Selected extract ::
Organic food is a con? Can't wait to hear more.

The term organic in chemistry and in food are often conflated and a carrot is molecularly/atomically the same whether it's grown with loads of fertiliser or not but to suggest that there is no flavour difference between food that is grown one way as opposed to another suggests you've never actually tried it or you have no palate.

A3K - yes 1762. Have edited the original post now. 1762 throws a lot of ethyl hexoanate (red apple ester) which settles with time so the lovely date/fig etc flavours can shine.


----------



## wereprawn

manticle said:


> Organic food is a con? Can't wait to hear more.
> 
> The term organic in chemistry and in food are often conflated and a carrot is molecularly/atomically the same whether it's grown with loads of fertiliser or not but to suggest that there is no flavour difference between food that is grown one way as opposed to another suggests you've never actually tried it or you have no palate.
> 
> A3K - yes 1762. Have edited the original post now. 1762 throws a lot of ethyl hexoanate (red apple ester) which settles with time so the lovely date/fig etc flavours can shine.


Not saying that plants grown in different soils or with artificial fertilizers don't taste different. It's the use of the word "organic" used in the marketing. Try growing an inorganic carrot! Anyway i'm off to rehydrate some water for my next brew.


----------



## manticle

It's a silly use of the word I'll grant you. Doesn't make the farming methods or market entirely a con though.

There are unfortunate and laughable turns of phrase just about everywhere you look and that's only ever going to increase.


----------



## lael

manticle said:


> Healthy pitching rate/adequate starter size, reduced temperature at the beinning allowed to slowly rise through fermentation, incremental feeding of candy sugar post main ferment, adequate clean up time, long conditioning/lagering time are all things that have helped my bigger belgian style brews.


looks good! still looking at making my own - but want to buy to see the difference. Which dark syrup are you buying? craftbrewer? do you use a combination of syrups or all dark?


----------



## manticle

D2 (darkest) bought variously from grain and grape, craftbrewer and gryphon. Tasting the unfermented product suggest same/very similar product.


----------



## mje1980

manticle said:


> The clear candi isn't worth the cash but the very dark stuff is quite different in flavour from anything I have ever made. It's expensive but I use it only in special brews. It's pretty distinctive as a syrup and those flavours carry over. Bottled up a dark strong recently that I will try and age for a year or so so a few extra bucks is worth it.



+1000. 

Got a link to the recipe mants??

Dataset excerpts ::
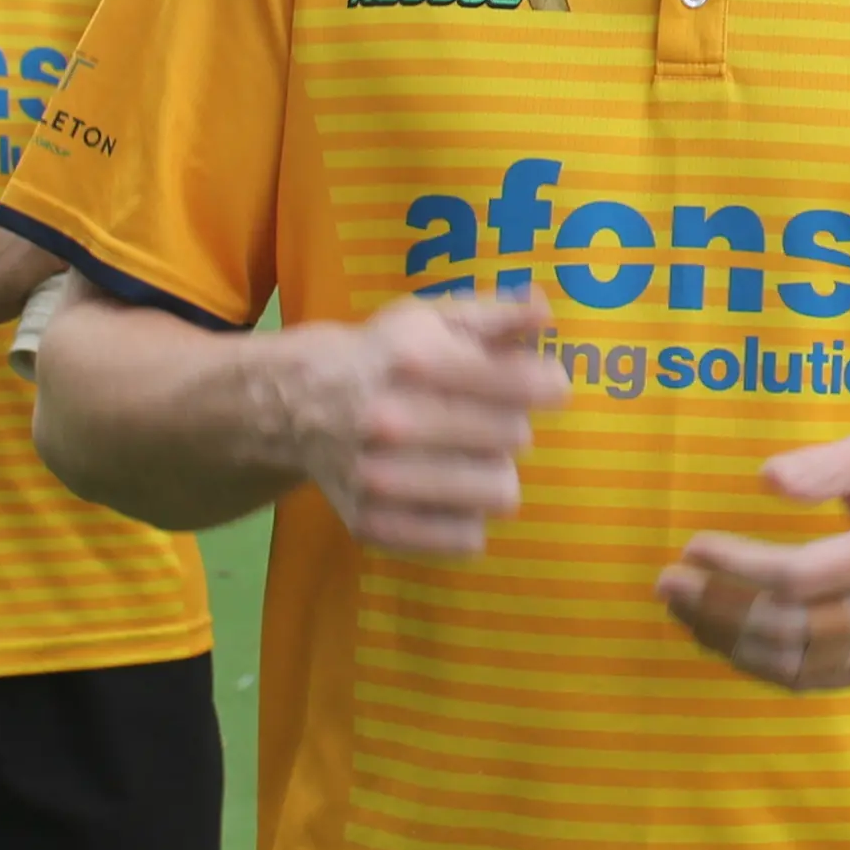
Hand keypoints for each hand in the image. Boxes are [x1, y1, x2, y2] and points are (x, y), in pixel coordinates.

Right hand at [287, 293, 571, 558]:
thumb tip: (546, 312)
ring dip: (495, 474)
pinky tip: (451, 494)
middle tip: (489, 420)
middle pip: (515, 438)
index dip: (548, 385)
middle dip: (512, 426)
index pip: (521, 384)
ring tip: (471, 457)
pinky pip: (466, 537)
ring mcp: (378, 478)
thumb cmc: (388, 355)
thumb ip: (499, 314)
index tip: (547, 387)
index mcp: (416, 361)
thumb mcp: (437, 318)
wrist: (302, 403)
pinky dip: (469, 517)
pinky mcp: (373, 523)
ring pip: (498, 492)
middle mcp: (392, 421)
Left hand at [657, 434, 849, 691]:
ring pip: (795, 662)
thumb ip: (828, 465)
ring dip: (729, 642)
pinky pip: (813, 678)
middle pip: (789, 626)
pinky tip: (725, 639)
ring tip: (684, 611)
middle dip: (718, 607)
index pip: (799, 576)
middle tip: (668, 584)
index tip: (693, 546)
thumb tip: (766, 480)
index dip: (738, 567)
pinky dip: (761, 664)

Problem description ::
In the forum thread, begin at the words "Not saying that" and stop after "my next brew.". Rewrite that passage with "marketing" changed to "advertising".

Result of this exercise ::
Not saying that plants grown in different soils or with artificial fertilizers don't taste different. It's the use of the word "organic" used in the advertising. Try growing an inorganic carrot! Anyway i'm off to rehydrate some water for my next brew.